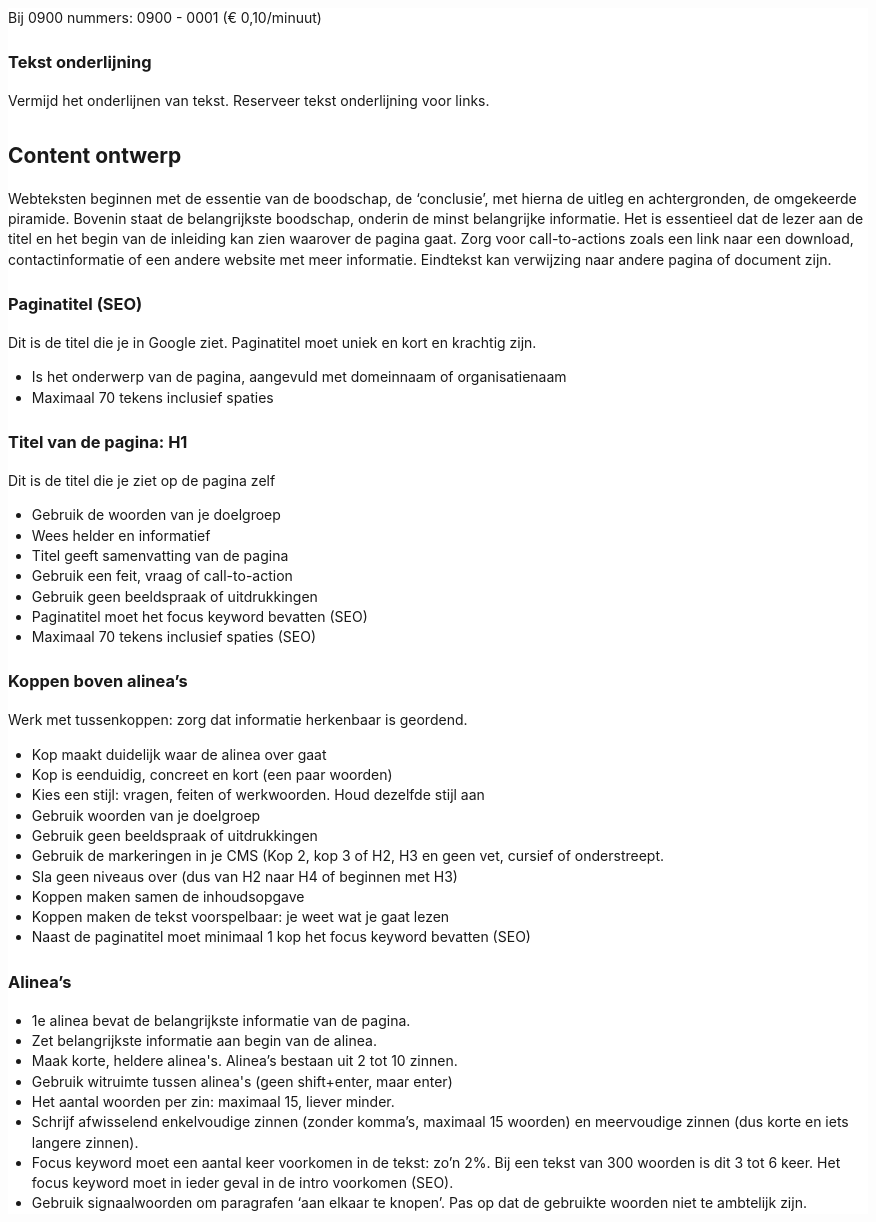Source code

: Bij 0900 nummers: 0900 - 0001 (€ 0,10/minuut)

### Tekst onderlijning

Vermijd het onderlijnen van tekst. Reserveer tekst onderlijning voor links.

## Content ontwerp

Webteksten beginnen met de essentie van de boodschap, de ‘conclusie’, met hierna de uitleg en achtergronden, de omgekeerde piramide. Bovenin staat de belangrijkste boodschap, onderin de minst belangrijke informatie. Het is essentieel dat de lezer aan de titel en het begin van de inleiding kan zien waarover de pagina gaat. Zorg voor call-to-actions zoals een link naar een download, contactinformatie of een andere website met meer informatie. Eindtekst kan verwijzing naar andere pagina of document zijn.

### Paginatitel (SEO)

Dit is de titel die je in Google ziet. Paginatitel moet uniek en kort en krachtig zijn.

* Is het onderwerp van de pagina, aangevuld met domeinnaam of organisatienaam
* Maximaal 70 tekens inclusief spaties

### Titel van de pagina: H1

Dit is de titel die je ziet op de pagina zelf

* Gebruik de woorden van je doelgroep
* Wees helder en informatief
* Titel geeft samenvatting van de pagina
* Gebruik een feit, vraag of call-to-action
* Gebruik geen beeldspraak of uitdrukkingen
* Paginatitel moet het focus keyword bevatten (SEO)
* Maximaal 70 tekens inclusief spaties (SEO)

### Koppen boven alinea’s

Werk met tussenkoppen: zorg dat informatie herkenbaar is geordend.

* Kop maakt duidelijk waar de alinea over gaat
* Kop is eenduidig, concreet en kort (een paar woorden)
* Kies een stijl: vragen, feiten of werkwoorden. Houd dezelfde stijl aan
* Gebruik woorden van je doelgroep
* Gebruik geen beeldspraak of uitdrukkingen
* Gebruik de markeringen in je CMS (Kop 2, kop 3 of H2, H3 en geen vet, cursief of onderstreept.
* Sla geen niveaus over (dus van H2 naar H4 of beginnen met H3)
* Koppen maken samen de inhoudsopgave
* Koppen maken de tekst voorspelbaar: je weet wat je gaat lezen
* Naast de paginatitel moet minimaal 1 kop het focus keyword bevatten (SEO)

### Alinea’s

* 1e alinea bevat de belangrijkste informatie van de pagina.
* Zet belangrijkste informatie aan begin van de alinea.
* Maak korte, heldere alinea's. Alinea’s bestaan uit 2 tot 10 zinnen.
* Gebruik witruimte tussen alinea's (geen shift+enter, maar enter)
* Het aantal woorden per zin: maximaal 15, liever minder.
* Schrijf afwisselend enkelvoudige zinnen (zonder komma’s, maximaal 15 woorden) en meervoudige zinnen (dus korte en iets langere zinnen).
* Focus keyword moet een aantal keer voorkomen in de tekst: zo’n 2%. Bij een tekst van 300 woorden is dit 3 tot 6 keer. Het focus keyword moet in ieder geval in de intro voorkomen (SEO).
* Gebruik signaalwoorden om paragrafen ‘aan elkaar te knopen’. Pas op dat de gebruikte woorden niet te ambtelijk zijn.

◇ ◇ ◇ ◇ ◇ ◇ ◇

=== INSTRUCTIONS TO FOLLOW ===
Could you set down the material above word for word while dropping its pictures?

=== ANSWER FOR THE TASK ===
Source code

: Bij 0900 nummers: 0900 - 0001 (€ 0,10/minuut)

### Tekst onderlijning

Vermijd het onderlijnen van tekst. Reserveer tekst onderlijning voor links.

## Content ontwerp

Webteksten beginnen met de essentie van de boodschap, de ‘conclusie’, met hierna de uitleg en achtergronden, de omgekeerde piramide. Bovenin staat de belangrijkste boodschap, onderin de minst belangrijke informatie. Het is essentieel dat de lezer aan de titel en het begin van de inleiding kan zien waarover de pagina gaat. Zorg voor call-to-actions zoals een link naar een download, contactinformatie of een andere website met meer informatie. Eindtekst kan verwijzing naar andere pagina of document zijn.

### Paginatitel (SEO)

Dit is de titel die je in Google ziet. Paginatitel moet uniek en kort en krachtig zijn.

* Is het onderwerp van de pagina, aangevuld met domeinnaam of organisatienaam
* Maximaal 70 tekens inclusief spaties

### Titel van de pagina: H1

Dit is de titel die je ziet op de pagina zelf

* Gebruik de woorden van je doelgroep
* Wees helder en informatief
* Titel geeft samenvatting van de pagina
* Gebruik een feit, vraag of call-to-action
* Gebruik geen beeldspraak of uitdrukkingen
* Paginatitel moet het focus keyword bevatten (SEO)
* Maximaal 70 tekens inclusief spaties (SEO)

### Koppen boven alinea’s

Werk met tussenkoppen: zorg dat informatie herkenbaar is geordend.

* Kop maakt duidelijk waar de alinea over gaat
* Kop is eenduidig, concreet en kort (een paar woorden)
* Kies een stijl: vragen, feiten of werkwoorden. Houd dezelfde stijl aan
* Gebruik woorden van je doelgroep
* Gebruik geen beeldspraak of uitdrukkingen
* Gebruik de markeringen in je CMS (Kop 2, kop 3 of H2, H3 en geen vet, cursief of onderstreept.
* Sla geen niveaus over (dus van H2 naar H4 of beginnen met H3)
* Koppen maken samen de inhoudsopgave
* Koppen maken de tekst voorspelbaar: je weet wat je gaat lezen
* Naast de paginatitel moet minimaal 1 kop het focus keyword bevatten (SEO)

### Alinea’s

* 1e alinea bevat de belangrijkste informatie van de pagina.
* Zet belangrijkste informatie aan begin van de alinea.
* Maak korte, heldere alinea's. Alinea’s bestaan uit 2 tot 10 zinnen.
* Gebruik witruimte tussen alinea's (geen shift+enter, maar enter)
* Het aantal woorden per zin: maximaal 15, liever minder.
* Schrijf afwisselend enkelvoudige zinnen (zonder komma’s, maximaal 15 woorden) en meervoudige zinnen (dus korte en iets langere zinnen).
* Focus keyword moet een aantal keer voorkomen in de tekst: zo’n 2%. Bij een tekst van 300 woorden is dit 3 tot 6 keer. Het focus keyword moet in ieder geval in de intro voorkomen (SEO).
* Gebruik signaalwoorden om paragrafen ‘aan elkaar te knopen’. Pas op dat de gebruikte woorden niet te ambtelijk zijn.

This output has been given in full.